How to complete this task
Reproduce the data below word for word, omitting the pictures.

[Rendered chart images]

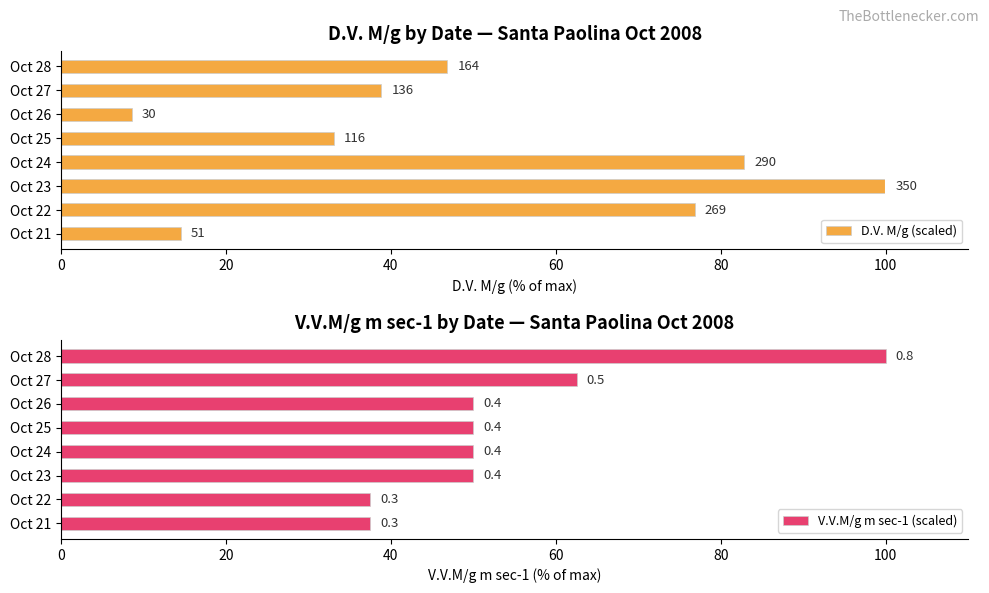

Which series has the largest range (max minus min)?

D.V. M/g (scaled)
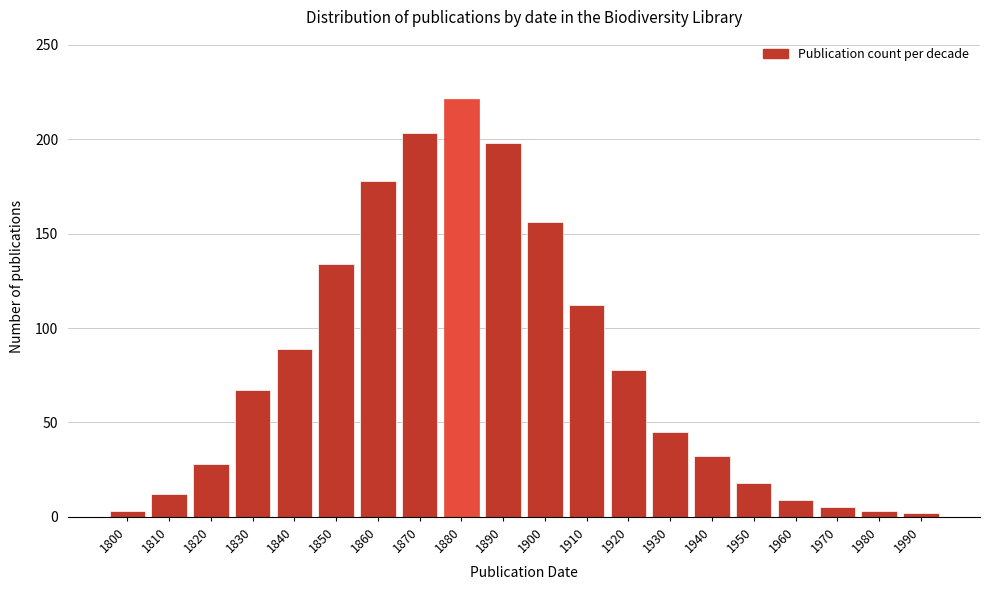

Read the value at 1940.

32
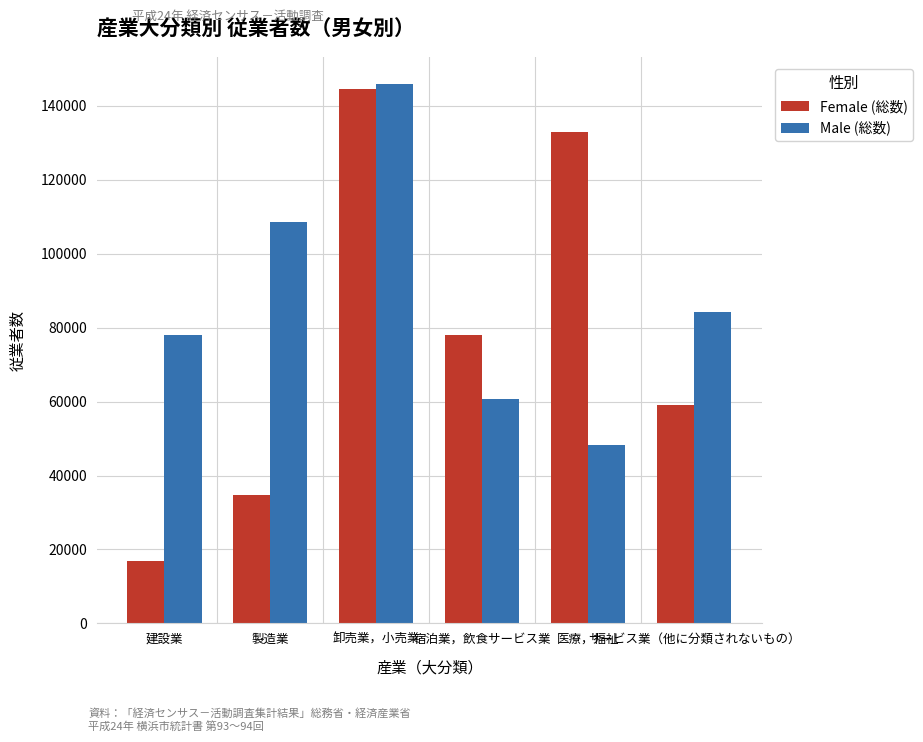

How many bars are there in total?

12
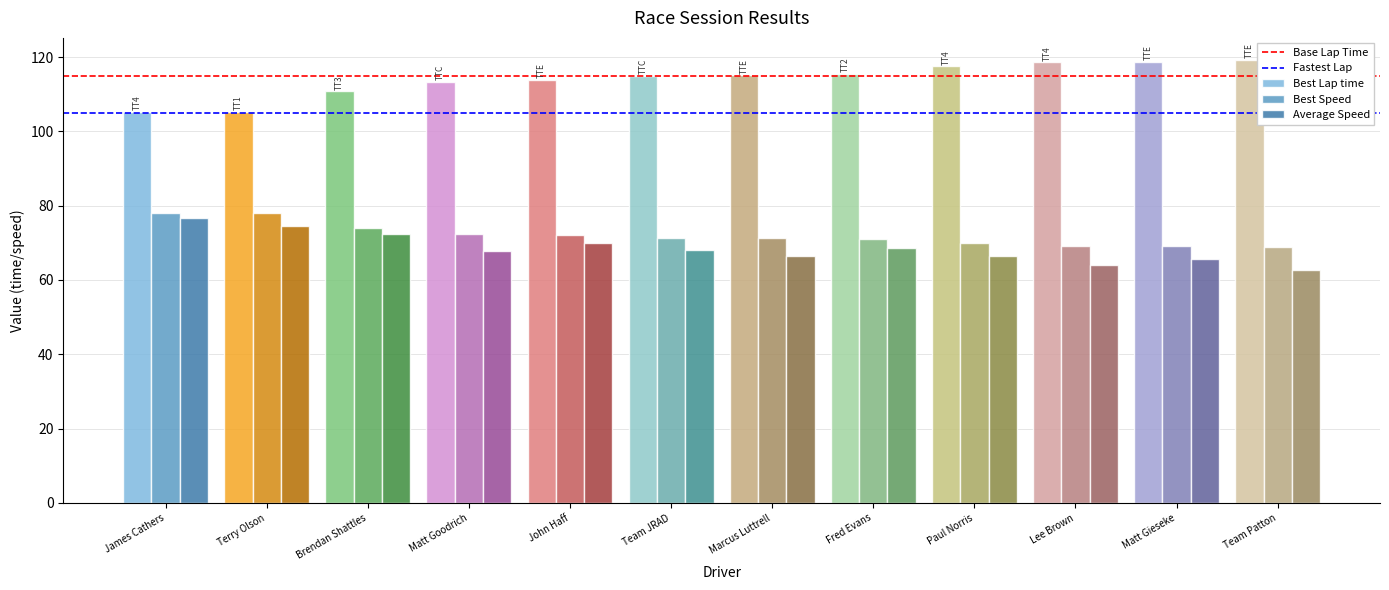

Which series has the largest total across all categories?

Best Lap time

Completed task
Which series has the largest range (max minus min)?

D.V. M/g (scaled)

Read the value at 1940.

32

How many bars are there in total?

12

Which series has the largest total across all categories?

Best Lap time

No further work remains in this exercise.